Mas os estudos do italiano Federico Ferretti, iniciados com a descoberta de mapas em 2013, apontam hoje que manuscritos também ajudaram na manutenção do Amapá. O geógrafo passou a estudar mais de 10 mil documentos na biblioteca de Genebra e concluiu que o que um dos manuscritos consolidava para os árbitros suíços era o fato de que o argumento da França não se sustentava.
O mapa descoberto nos arquivos foi produzido em 1893 pelo geógrafo francês Henri Coudreau, que o enviou ao também francês Elisée Reclus para incluir em uma publicação. "Obviamente que a geografia, naquele caso, era um pretexto", disse Ferretti, geógrafo da Universidade de Dublin, na Irlanda, e secretário da Comissão de História da União Geográfica Internacional. "Mas a constatação é de que o manuscrito de Reclus foi usado a favor do Brasil", afirmou. Segundo ele, o mapa chegou às mãos de William Rosier, um dos membros da comissão de arbitragem.

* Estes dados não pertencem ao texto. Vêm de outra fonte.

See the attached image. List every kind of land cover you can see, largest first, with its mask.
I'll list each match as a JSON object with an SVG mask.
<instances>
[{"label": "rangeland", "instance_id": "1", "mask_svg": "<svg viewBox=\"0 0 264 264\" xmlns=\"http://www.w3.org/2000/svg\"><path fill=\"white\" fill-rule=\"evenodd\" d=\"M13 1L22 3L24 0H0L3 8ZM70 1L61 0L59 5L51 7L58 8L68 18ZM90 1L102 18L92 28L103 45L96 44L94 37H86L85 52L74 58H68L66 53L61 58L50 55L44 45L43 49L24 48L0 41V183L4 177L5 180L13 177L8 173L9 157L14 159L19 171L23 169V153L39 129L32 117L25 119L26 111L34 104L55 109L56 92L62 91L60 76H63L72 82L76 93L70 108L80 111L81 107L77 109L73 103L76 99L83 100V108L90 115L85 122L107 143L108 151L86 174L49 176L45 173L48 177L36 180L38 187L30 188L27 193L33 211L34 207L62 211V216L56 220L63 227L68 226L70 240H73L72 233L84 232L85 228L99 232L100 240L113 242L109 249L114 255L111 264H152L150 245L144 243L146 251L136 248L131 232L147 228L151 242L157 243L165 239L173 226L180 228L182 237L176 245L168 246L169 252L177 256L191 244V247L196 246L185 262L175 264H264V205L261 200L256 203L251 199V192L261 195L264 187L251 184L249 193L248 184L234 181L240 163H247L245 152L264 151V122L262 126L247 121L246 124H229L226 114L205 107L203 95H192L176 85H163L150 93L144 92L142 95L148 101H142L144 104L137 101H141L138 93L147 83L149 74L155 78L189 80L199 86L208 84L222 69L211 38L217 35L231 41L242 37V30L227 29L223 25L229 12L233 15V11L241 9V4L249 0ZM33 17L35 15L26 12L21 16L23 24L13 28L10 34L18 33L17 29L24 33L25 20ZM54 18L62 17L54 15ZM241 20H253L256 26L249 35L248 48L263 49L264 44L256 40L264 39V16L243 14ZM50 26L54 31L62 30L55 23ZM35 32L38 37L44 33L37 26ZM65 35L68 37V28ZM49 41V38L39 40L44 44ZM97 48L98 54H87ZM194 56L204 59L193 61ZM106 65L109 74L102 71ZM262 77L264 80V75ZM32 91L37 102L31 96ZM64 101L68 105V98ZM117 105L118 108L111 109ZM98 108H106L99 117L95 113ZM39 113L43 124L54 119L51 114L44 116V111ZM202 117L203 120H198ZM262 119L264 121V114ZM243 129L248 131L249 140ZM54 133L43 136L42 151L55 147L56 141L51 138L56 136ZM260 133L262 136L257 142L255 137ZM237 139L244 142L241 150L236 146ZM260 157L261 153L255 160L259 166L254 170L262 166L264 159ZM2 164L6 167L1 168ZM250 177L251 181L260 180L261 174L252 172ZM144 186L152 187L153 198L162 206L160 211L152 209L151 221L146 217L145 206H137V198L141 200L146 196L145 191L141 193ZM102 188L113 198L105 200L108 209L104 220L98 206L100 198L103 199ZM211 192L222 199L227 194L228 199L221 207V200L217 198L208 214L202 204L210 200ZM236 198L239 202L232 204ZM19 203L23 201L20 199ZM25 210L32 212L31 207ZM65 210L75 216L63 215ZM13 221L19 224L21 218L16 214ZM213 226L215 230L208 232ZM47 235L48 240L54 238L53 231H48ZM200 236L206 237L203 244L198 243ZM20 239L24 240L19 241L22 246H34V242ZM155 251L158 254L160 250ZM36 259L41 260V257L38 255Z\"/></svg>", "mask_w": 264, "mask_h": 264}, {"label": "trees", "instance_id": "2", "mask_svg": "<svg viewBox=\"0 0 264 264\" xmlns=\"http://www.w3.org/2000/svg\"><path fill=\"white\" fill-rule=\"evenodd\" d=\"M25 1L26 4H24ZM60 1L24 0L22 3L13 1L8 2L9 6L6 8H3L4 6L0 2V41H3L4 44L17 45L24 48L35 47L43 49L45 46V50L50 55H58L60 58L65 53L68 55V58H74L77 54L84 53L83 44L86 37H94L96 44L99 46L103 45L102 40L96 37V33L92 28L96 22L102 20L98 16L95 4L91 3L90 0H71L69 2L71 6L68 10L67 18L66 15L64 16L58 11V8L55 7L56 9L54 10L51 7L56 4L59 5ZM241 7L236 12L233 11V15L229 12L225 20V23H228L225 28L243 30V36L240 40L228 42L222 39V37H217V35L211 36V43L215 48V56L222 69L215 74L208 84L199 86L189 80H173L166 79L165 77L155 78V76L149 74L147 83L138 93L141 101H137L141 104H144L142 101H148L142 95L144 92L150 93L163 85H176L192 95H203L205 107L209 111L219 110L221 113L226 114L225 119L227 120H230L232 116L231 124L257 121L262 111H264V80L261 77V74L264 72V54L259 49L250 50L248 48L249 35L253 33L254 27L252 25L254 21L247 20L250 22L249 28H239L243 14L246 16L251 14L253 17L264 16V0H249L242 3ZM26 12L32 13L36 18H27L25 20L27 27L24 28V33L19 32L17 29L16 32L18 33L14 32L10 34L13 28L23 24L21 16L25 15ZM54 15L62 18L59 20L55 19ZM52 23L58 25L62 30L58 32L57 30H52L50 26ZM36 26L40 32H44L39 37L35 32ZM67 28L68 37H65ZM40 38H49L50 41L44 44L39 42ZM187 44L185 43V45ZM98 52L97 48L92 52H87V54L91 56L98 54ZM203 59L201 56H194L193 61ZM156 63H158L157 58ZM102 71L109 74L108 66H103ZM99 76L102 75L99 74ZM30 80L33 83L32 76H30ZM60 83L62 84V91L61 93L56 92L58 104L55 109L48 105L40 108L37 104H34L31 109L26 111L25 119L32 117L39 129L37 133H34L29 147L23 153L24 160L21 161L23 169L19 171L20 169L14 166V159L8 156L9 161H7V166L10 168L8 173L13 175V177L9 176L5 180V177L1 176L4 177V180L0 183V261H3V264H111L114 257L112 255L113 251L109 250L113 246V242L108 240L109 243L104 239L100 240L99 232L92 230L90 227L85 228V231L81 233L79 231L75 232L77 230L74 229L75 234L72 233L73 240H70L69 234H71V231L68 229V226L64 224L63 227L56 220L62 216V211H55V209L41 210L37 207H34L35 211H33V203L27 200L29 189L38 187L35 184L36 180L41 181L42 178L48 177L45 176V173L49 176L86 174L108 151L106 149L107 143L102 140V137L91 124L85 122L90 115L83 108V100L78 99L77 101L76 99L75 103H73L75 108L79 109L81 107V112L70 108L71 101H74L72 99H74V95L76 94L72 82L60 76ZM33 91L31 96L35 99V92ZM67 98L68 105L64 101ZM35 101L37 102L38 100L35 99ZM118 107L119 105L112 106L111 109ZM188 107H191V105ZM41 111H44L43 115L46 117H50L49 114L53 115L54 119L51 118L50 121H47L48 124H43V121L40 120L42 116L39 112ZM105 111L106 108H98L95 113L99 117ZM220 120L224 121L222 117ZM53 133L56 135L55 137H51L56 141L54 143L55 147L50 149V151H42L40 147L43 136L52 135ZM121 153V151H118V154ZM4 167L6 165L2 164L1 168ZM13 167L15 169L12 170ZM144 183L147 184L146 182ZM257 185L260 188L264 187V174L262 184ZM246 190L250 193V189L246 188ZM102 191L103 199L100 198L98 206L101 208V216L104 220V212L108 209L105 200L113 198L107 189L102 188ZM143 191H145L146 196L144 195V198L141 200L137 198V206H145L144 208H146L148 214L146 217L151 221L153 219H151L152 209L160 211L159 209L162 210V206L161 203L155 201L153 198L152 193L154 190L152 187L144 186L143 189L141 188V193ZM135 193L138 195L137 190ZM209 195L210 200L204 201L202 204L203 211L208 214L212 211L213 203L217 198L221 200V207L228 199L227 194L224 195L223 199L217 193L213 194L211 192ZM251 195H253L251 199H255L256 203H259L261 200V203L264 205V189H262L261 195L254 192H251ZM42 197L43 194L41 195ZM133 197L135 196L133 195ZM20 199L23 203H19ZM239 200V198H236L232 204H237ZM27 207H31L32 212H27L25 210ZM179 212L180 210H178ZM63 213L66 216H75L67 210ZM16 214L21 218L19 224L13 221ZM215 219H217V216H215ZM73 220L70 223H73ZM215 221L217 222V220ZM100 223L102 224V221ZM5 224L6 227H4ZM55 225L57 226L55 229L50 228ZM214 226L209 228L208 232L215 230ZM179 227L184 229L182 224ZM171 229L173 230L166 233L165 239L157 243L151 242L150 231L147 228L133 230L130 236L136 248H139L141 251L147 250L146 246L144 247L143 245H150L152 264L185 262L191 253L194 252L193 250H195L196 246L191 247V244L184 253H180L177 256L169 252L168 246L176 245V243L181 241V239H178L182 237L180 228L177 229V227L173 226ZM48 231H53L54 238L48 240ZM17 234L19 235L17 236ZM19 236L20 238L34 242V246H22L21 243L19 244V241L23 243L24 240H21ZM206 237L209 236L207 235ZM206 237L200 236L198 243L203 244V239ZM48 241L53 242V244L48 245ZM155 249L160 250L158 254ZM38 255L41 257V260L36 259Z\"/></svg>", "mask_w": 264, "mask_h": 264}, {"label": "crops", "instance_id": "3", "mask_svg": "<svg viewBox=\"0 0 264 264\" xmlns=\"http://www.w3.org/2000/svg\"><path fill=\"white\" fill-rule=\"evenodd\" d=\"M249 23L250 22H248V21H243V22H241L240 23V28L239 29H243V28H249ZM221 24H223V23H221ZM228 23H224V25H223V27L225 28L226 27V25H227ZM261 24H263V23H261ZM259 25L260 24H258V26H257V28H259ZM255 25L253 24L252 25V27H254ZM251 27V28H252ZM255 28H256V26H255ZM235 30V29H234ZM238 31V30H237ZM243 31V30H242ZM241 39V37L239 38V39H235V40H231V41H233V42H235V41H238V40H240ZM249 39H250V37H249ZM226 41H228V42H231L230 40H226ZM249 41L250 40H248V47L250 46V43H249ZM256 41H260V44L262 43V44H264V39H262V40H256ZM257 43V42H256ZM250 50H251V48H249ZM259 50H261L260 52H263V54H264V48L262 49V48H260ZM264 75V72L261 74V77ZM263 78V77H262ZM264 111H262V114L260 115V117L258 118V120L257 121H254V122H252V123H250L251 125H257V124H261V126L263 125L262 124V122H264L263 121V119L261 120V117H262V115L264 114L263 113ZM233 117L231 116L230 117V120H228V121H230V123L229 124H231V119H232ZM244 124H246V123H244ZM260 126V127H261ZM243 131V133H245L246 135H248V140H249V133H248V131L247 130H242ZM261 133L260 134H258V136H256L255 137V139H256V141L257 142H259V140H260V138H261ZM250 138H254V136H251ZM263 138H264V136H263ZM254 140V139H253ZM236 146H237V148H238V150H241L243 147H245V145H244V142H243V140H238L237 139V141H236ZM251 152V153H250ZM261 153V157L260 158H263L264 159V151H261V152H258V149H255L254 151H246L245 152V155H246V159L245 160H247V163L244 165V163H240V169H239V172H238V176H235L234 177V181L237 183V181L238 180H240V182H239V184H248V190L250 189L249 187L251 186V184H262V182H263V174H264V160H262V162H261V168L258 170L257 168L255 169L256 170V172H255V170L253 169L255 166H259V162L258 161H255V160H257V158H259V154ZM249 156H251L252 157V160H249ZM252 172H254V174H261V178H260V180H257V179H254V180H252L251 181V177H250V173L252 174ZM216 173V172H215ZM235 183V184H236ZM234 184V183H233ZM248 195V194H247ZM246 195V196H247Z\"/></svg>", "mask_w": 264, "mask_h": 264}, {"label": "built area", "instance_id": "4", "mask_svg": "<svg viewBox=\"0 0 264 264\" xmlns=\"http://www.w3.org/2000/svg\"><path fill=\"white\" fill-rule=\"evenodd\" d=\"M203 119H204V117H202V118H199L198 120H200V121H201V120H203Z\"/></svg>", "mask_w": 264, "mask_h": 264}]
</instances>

Na sessão de 8 de janeiro de 1904, o Conselho Municipal de Genebra descrevia o mapa, destacando seu papel na arbitragem. Chamado "Le Mapa", o documento trazia aos mediadores detalhes inéditos sobre a costa atlântica do que é hoje o Amapá e justamente no trecho reivindicado pela França.
O mapa, por exemplo, traz medidas do canal de Capapaporis. Mas foi a identificação de povoados no interior da costa do Amapá que também pesou. "Os suíços investigaram a dinâmica morfológica e hidrográfica da costa", indicou o estudioso italiano. "E eles analisaram todos os dados disponíveis sobre a população local e, em especial, os resultados das tentativas de franceses e brasileiros de estabelecer vilarejos", disse.
No mapa, Coudreau traz detalhes de locais como a Colônia Militar dom Pedro II, central na sustentação militar brasileira na região. "Essa parte da América do Sul foi quase completamente ocupada por indígenas e brasileiros", explicou Ferretti.
Questionamento
"O mapa descoberto por Ferretti ajuda a desmontar a tese francesa", afirmou Luís Cláudio Villafane, historiador e diplomata brasileiro, que lançará em 2017 uma nova biografia de Rio Branco. Mas não o considera decisivo. "Ajudar, certamente ajudou", disse.
Quem também questiona o peso da descoberta é o diplomata Affonso José Santos, um dos quadros do Itamaraty que mais estudou a vida de Rio Branco. "Há evidência de que os "peritos" suíços louvaram-se na rica e determinante documentação de Rio Branco, para chegar ao laudo final." Na avaliação do diplomata, se o mapa de Reclus fosse determinante, "certamente figuraria na documentação francesa - o que não é o caso". As informações são do jornal O Estado de S. Paulo.